Les laboratoires médicaux se portent bien: entre 2012 et 2019, ils ont réalisé un chiffre d’affaires d’environ six milliards de francs grâce à des tests remboursés par l’assurance de base. C’est ce que disent les données de l’Office fédéral de la santé publique (OFSP). Ces sociétés tirent profit des prix élevés pratiqués en Suisse. En 2019 par exemple, elles percevaient des caisses maladie 17.10 fr. pour une «petite prise de sang». En Allemagne, la même analyse ne coûtait que 91 centimes, a révélé le magazine Bon à Savoir.
Cette manne financière a incité des laboratoires privés à verser des rétrocessions aux cabinets médicaux lorsqu’ils leur demandaient des analyses, comme le montrent des contrats dont Ma Santé a eu connaissance. Ainsi, un médecin genevois a reçu 1.71 fr. en retour, chaque fois qu’il commandait un test sanguin à un certain laboratoire. Il avait convenu de confier au laboratoire des commandes pour un montant de 166 000 fr. par an. En contrepartie, il devait recevoir 10% de cette somme sous forme de commissions. Certains laboratoires remboursaient même aux médecins jusqu’à 25% de l’argent reçu des caisses maladie.
Ces pratiques ne sont pas restées sans conséquence. En Valais, une enquête pénale est en cours contre un médecin généraliste qui aurait reçu de très grosses sommes d’argent de la part de laboratoires, comme le confirme le procureur Olivier Elsig.
Forfait pour «régler le passé»
Certains grands laboratoires tentent de se protéger des procédures pénales. Les six sociétés Unilabs, Medisupport, Medica, Synlab, Risch et Medics proposent aux caisses maladie appartenant à la faîtière Santésuisse de leur verser 14 millions de francs. Situé dans le canton de Saint-Gall, le laboratoire Team W débourserait quant à lui une somme non précisée.
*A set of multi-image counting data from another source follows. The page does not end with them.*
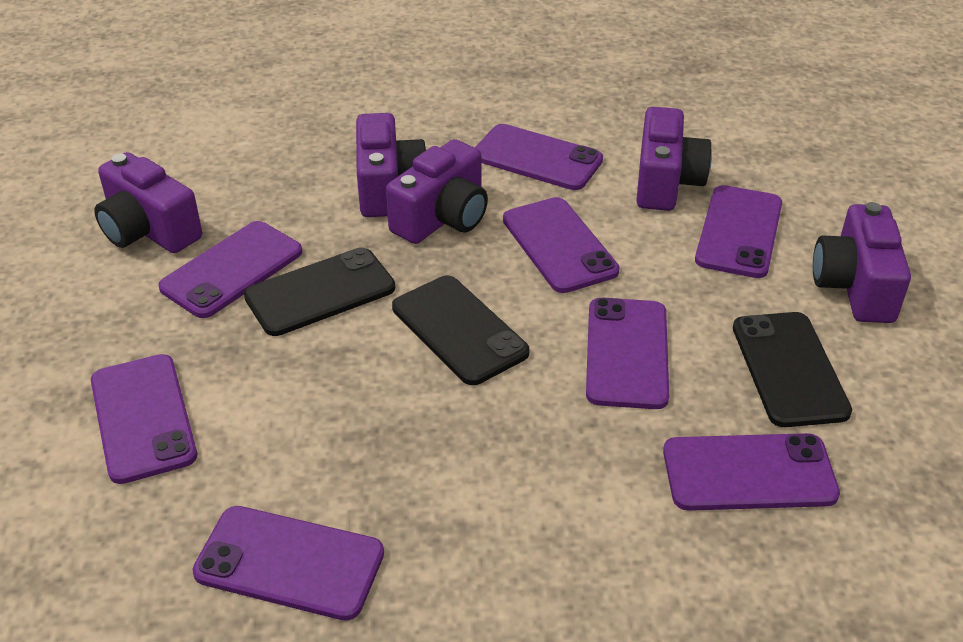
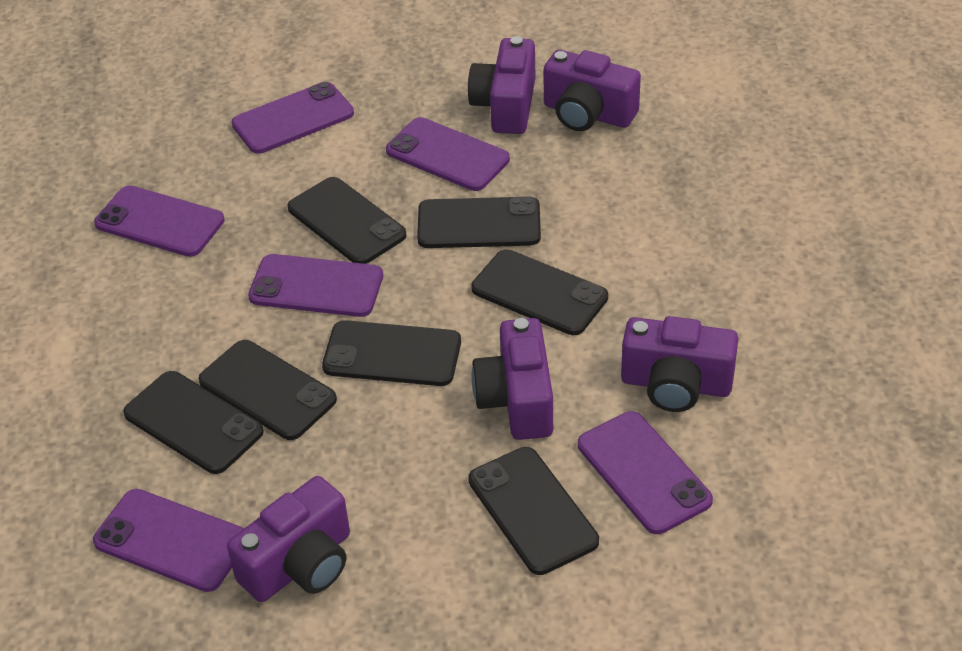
black phone: 3 -> 7
purple phone: 8 -> 6

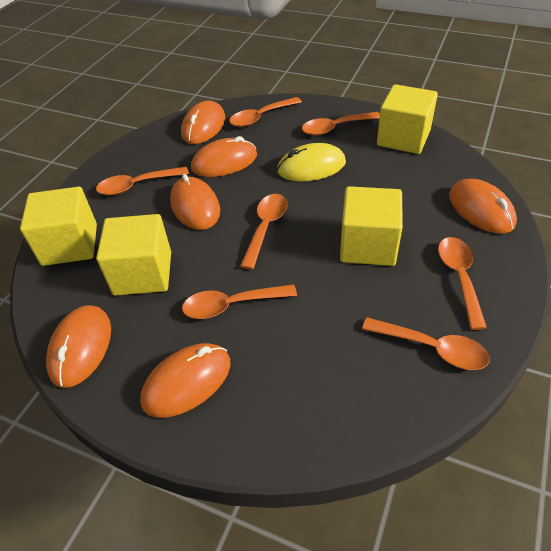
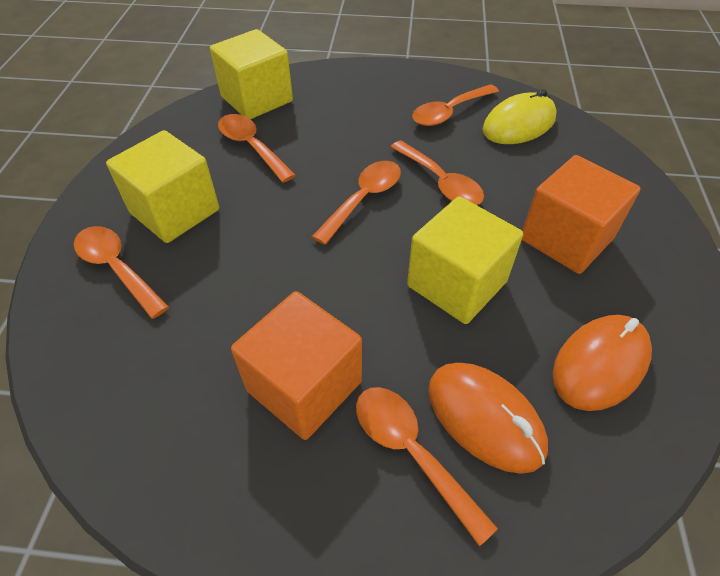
orange cube: 0 -> 2
orange mouse: 6 -> 2
orange spoon: 7 -> 6
yellow cube: 4 -> 3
C’est ce qui ressort de deux lettres envoyées par Santésuisse à ses membres.
Le paiement servirait à «régler le passé». En contrepartie, les caisses s’engageraient à renoncer à des demandes de remboursement et à des actions en justice pour toutes les commissions versées aux médecins jusqu’à fin 2021. Selon le projet d’accord, elles accepteraient de ne pas fournir aux autorités des informations dans l’optique de poursuites pénales et de surveillance. En outre, les laboratoires et les assurances conviendraient de «coordonner leur communication vis-à-vis des médias».
Une somme jugée insuffisante
Les spécialistes chargés de la lutte contre les abus au sein des caisses maladie jugent que le montant du paiement forfaitaire proposé par les laboratoires est trop bas. Responsable de la lutte contre la fraude au sein de la CSS, Dieter Siegrist explique que, selon lui, «presque tous» les laboratoires privés auraient payé des rétrocessions aux médecins avant 2020. Il estime, sur la base d’une extrapolation des données de facturation de la CSS, que les laboratoires privés auraient versé plus de 100 millions de francs de rétrocessions aux médecins.
Interpellés, les laboratoires affirment que les discussions menées avec les caisses sont confidentielles. Filiale de Santésuisse, Tarifsuisse insiste pour que «les avantages soient répercutés sur les payeurs de primes», affirme son directeur général Roger Scherrer.
Pour le conseiller national Philippe Nantermod (PLR/VS), il est clair que les «laboratoires doivent rendre les 100 millions». Egalement élu à la Chambre basse du Parlement, Christian Lohr (Le Centre/TG) s’indigne: «Les caisses maladie ne doivent pas conclure un marché au détriment des payeurs de primes. Et elles ne doivent pas aider à garder secrètes les violations systématiques du droit commises par les laboratoires et les médecins.»